(Given data begins)

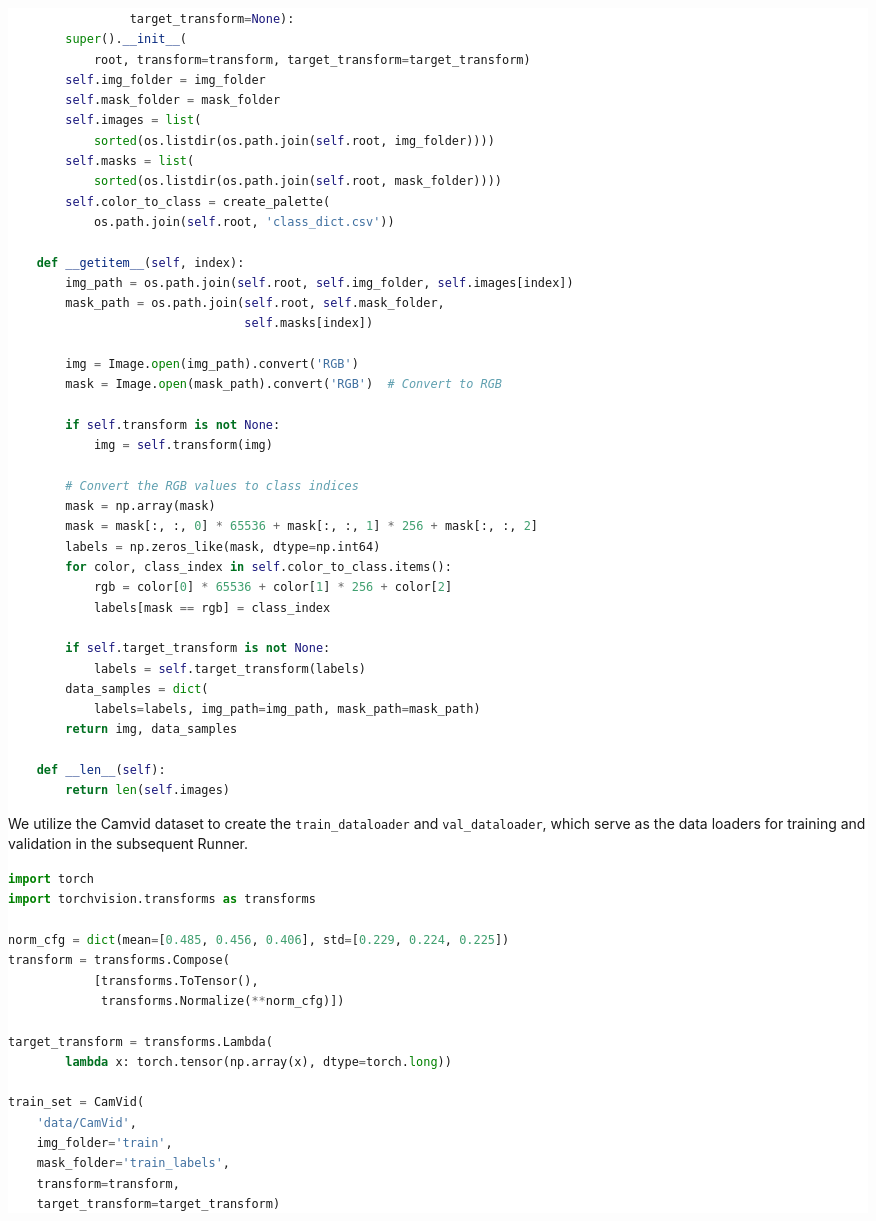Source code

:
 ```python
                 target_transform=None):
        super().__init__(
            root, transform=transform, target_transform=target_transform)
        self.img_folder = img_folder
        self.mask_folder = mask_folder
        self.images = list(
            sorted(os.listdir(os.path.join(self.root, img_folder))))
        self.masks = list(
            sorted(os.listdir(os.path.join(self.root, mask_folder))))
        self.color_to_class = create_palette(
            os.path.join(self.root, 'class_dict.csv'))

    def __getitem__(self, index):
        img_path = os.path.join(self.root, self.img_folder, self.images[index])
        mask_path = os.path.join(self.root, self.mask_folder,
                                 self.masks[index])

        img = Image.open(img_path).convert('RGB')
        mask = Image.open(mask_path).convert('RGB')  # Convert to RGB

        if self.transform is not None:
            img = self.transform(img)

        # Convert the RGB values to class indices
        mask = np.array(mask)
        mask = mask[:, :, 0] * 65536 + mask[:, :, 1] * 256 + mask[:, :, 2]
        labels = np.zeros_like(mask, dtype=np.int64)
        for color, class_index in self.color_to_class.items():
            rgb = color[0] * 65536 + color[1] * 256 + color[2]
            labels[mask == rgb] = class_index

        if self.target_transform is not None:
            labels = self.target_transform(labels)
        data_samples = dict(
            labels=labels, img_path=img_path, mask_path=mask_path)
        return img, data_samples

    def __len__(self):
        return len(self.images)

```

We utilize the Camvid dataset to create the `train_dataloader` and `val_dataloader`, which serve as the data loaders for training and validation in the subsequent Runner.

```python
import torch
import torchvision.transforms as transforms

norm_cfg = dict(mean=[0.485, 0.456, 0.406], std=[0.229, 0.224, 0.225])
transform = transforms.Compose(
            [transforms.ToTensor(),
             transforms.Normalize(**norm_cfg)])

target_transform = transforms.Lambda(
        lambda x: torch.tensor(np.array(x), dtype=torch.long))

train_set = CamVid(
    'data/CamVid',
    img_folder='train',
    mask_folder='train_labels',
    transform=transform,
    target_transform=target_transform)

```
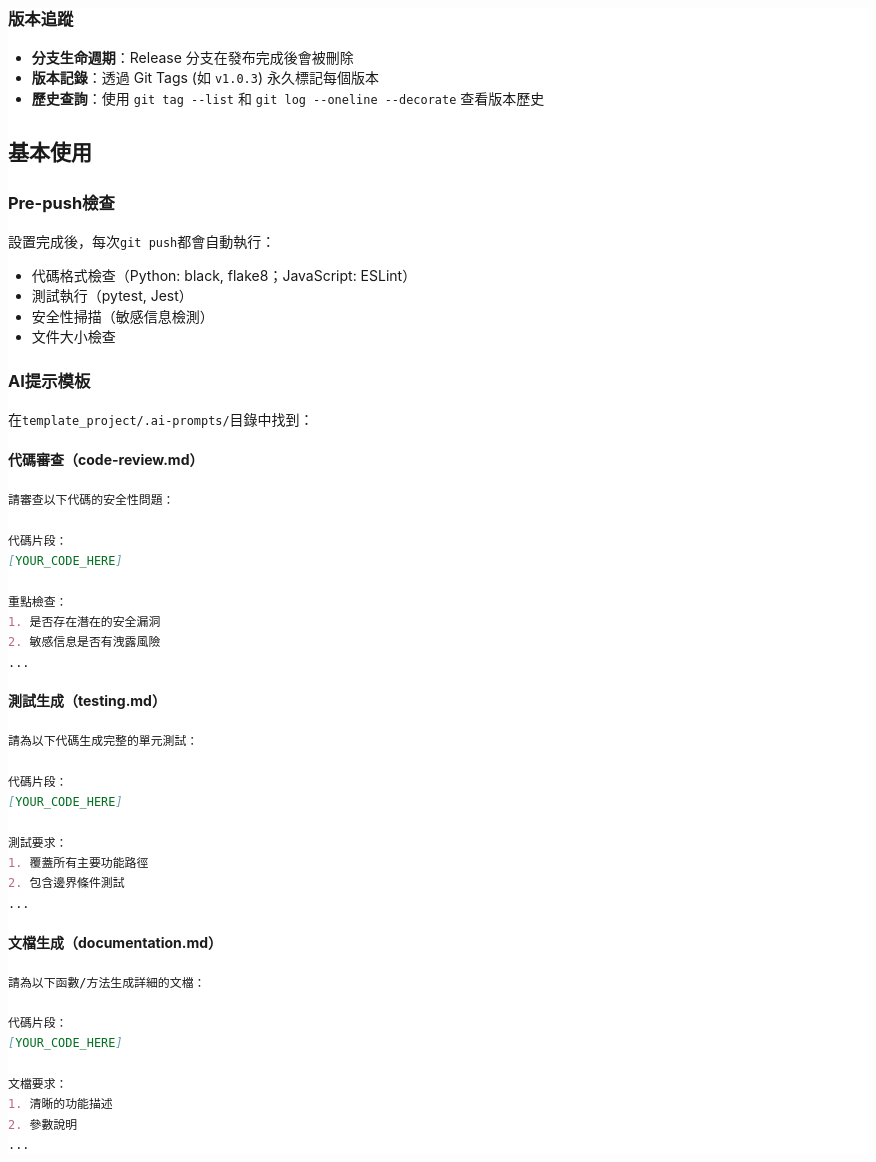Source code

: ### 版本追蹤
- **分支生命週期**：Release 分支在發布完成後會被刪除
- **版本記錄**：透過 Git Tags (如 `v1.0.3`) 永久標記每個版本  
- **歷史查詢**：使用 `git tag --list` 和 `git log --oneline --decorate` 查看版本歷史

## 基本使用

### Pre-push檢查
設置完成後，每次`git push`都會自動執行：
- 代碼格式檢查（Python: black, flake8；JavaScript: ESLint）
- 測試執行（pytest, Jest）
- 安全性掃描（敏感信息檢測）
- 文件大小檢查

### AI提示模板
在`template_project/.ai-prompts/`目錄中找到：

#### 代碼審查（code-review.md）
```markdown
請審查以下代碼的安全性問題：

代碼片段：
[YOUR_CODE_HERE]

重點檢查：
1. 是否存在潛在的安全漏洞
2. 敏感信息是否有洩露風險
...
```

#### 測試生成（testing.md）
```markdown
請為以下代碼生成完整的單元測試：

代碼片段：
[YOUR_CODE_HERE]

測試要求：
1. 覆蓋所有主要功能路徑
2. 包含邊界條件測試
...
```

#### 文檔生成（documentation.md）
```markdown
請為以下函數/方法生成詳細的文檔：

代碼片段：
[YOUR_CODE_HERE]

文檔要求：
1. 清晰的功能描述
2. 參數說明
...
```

(Given data ends)

Aim of the task -> Would you please return all lines of the data that include the word "None"?

Result for this exercise ->
                 target_transform=None):
        if self.transform is not None:
        if self.target_transform is not None:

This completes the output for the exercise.